▶ [Written task]:
The answer must be an exact copy of the lines from the one with "pueden generar con el tiempo." to the last line of the entries below, both included, and must contain no pictures.

===== Exercise materials =====

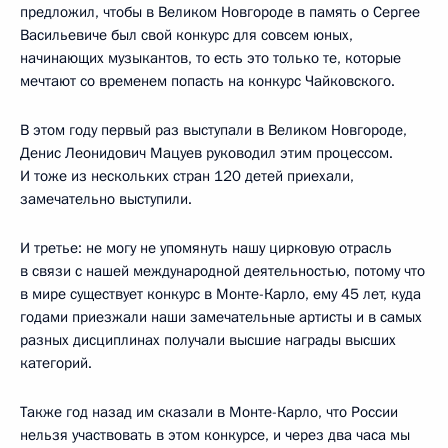
предложил, чтобы в Великом Новгороде в память о Сергее
Васильевиче был свой конкурс для совсем юных,
начинающих музыкантов, то есть это только те, которые
мечтают со временем попасть на конкурс Чайковского.
В этом году первый раз выступали в Великом Новгороде,
Денис Леонидович Мацуев руководил этим процессом.
И тоже из нескольких стран 120 детей приехали,
замечательно выступили.
И третье: не могу не упомянуть нашу цирковую отрасль
в связи с нашей международной деятельностью, потому что
в мире существует конкурс в Монте-Карло, ему 45 лет, куда
годами приезжали наши замечательные артисты и в самых
разных дисциплинах получали высшие награды высших
категорий.
Также год назад им сказали в Монте-Карло, что России
нельзя участвовать в этом конкурсе, и через два часа мы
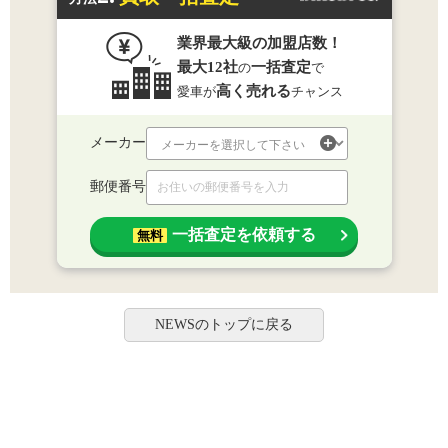
業界最大級の加盟店数！
最大12社
一括査定
の
で
高く売れる
愛車が
チャンス
メーカー
郵便番号
一括査定を依頼する
無料
NEWSのトップに戻る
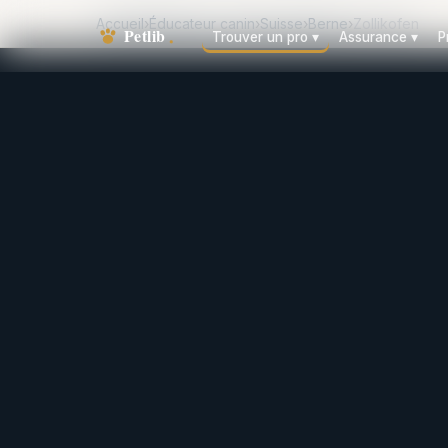
Accueil
›
Éducateur canin
›
Suisse
›
Berne
›
Zollikofen
Trouver un pro
▾
Assurance
▾
P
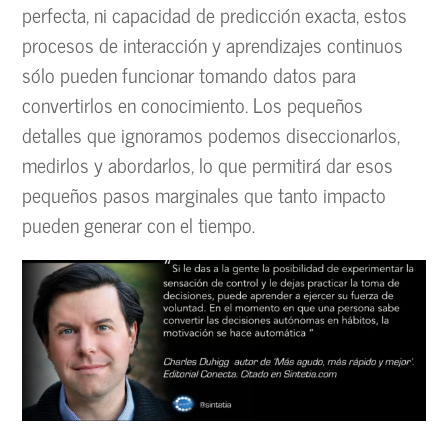
perfecta, ni capacidad de predicción exacta, estos
procesos de interacción y aprendizajes continuos
sólo pueden funcionar tomando datos para
convertirlos en conocimiento. Los pequeños
detalles que ignoramos podemos diseccionarlos,
medirlos y abordarlos, lo que permitirá dar esos
pequeños pasos marginales que tanto impacto
pueden generar con el tiempo.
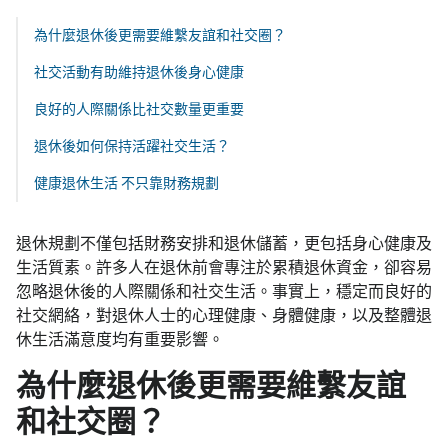
為什麼退休後更需要維繫友誼和社交圈？
社交活動有助維持退休後身心健康
良好的人際關係比社交數量更重要
退休後如何保持活躍社交生活？
健康退休生活 不只靠財務規劃
退休規劃不僅包括財務安排和退休儲蓄，更包括身心健康及
生活質素。許多人在退休前會專注於累積退休資金，卻容易
忽略退休後的人際關係和社交生活。事實上，穩定而良好的
社交網絡，對退休人士的心理健康、身體健康，以及整體退
休生活滿意度均有重要影響。
為什麼退休後更需要維繫友誼
和社交圈？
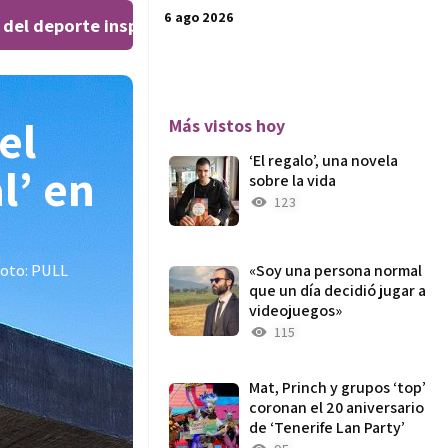
6 ago 2026
l deporte inspiran al público en el Teatro Leal
El ‘We
|
el
Más vistos hoy
‘El regalo’, una novela
l’ en
sobre la vida
123
Foto: PULL
«Soy una persona normal
que un día decidió jugar a
videojuegos»
115
Mat, Princh y grupos ‘top’
coronan el 20 aniversario
de ‘Tenerife Lan Party’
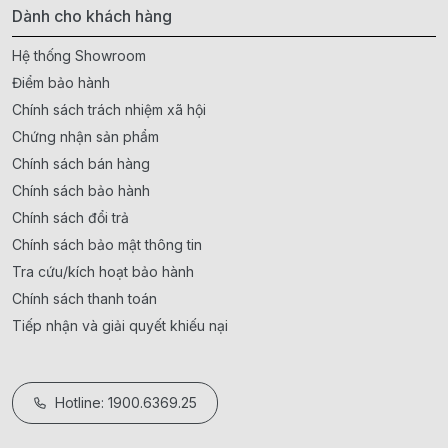
Dành cho khách hàng
Hệ thống Showroom
Điểm bảo hành
Chính sách trách nhiệm xã hội
Chứng nhận sản phẩm
Chính sách bán hàng
Chính sách bảo hành
Chính sách đổi trả
Chính sách bảo mật thông tin
Tra cứu/kích hoạt bảo hành
Chính sách thanh toán
Tiếp nhận và giải quyết khiếu nại
Hotline: 1900.6369.25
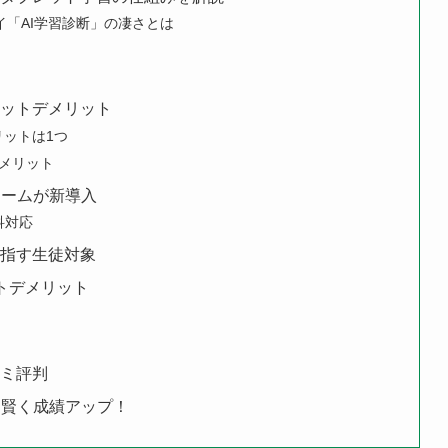
イ「AI学習診断」の凄さとは
リットデメリット
リットは1つ
のメリット
ォームが新導入
科対応
目指す生徒対象
ットデメリット
コミ評判
て賢く成績アップ！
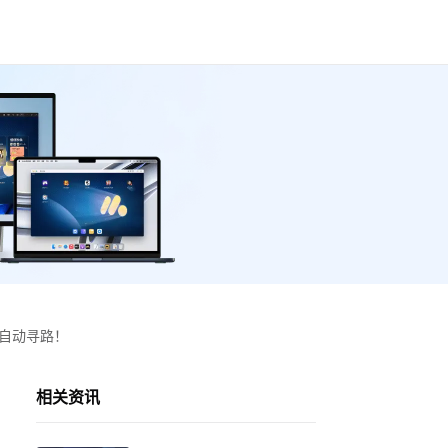
自动寻路！
相关资讯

=====

▶ [Result for this task]:
pueden generar con el tiempo.
為什麼退休後更需要維繫友誼和社交圈？
社交活動有助維持退休後身心健康
良好的人際關係比社交數量更重要
退休後如何保持活躍社交生活？
健康退休生活 不只靠財務規劃
退休規劃不僅包括財務安排和退休儲蓄，更包括身心健康及
生活質素。許多人在退休前會專注於累積退休資金，卻容易
忽略退休後的人際關係和社交生活。事實上，穩定而良好的
社交網絡，對退休人士的心理健康、身體健康，以及整體退
休生活滿意度均有重要影響。
為什麼退休後更需要維繫友誼
和社交圈？
6 ago 2026
l deporte inspiran al público en el Teatro Leal
El ‘We
|
el
Más vistos hoy
‘El regalo’, una novela
l’ en
sobre la vida
123
Foto: PULL
«Soy una persona normal
que un día decidió jugar a
videojuegos»
115
Mat, Princh y grupos ‘top’
coronan el 20 aniversario
de ‘Tenerife Lan Party’
Dành cho khách hàng
Hệ thống Showroom
Điểm bảo hành
Chính sách trách nhiệm xã hội
Chứng nhận sản phẩm
Chính sách bán hàng
Chính sách bảo hành
Chính sách đổi trả
Chính sách bảo mật thông tin
Tra cứu/kích hoạt bảo hành
Chính sách thanh toán
Tiếp nhận và giải quyết khiếu nại
Hotline: 1900.6369.25
イ「AI学習診断」の凄さとは
リットデメリット
リットは1つ
のメリット
ォームが新導入
科対応
目指す生徒対象
ットデメリット
コミ評判
て賢く成績アップ！
自动寻路！
相关资讯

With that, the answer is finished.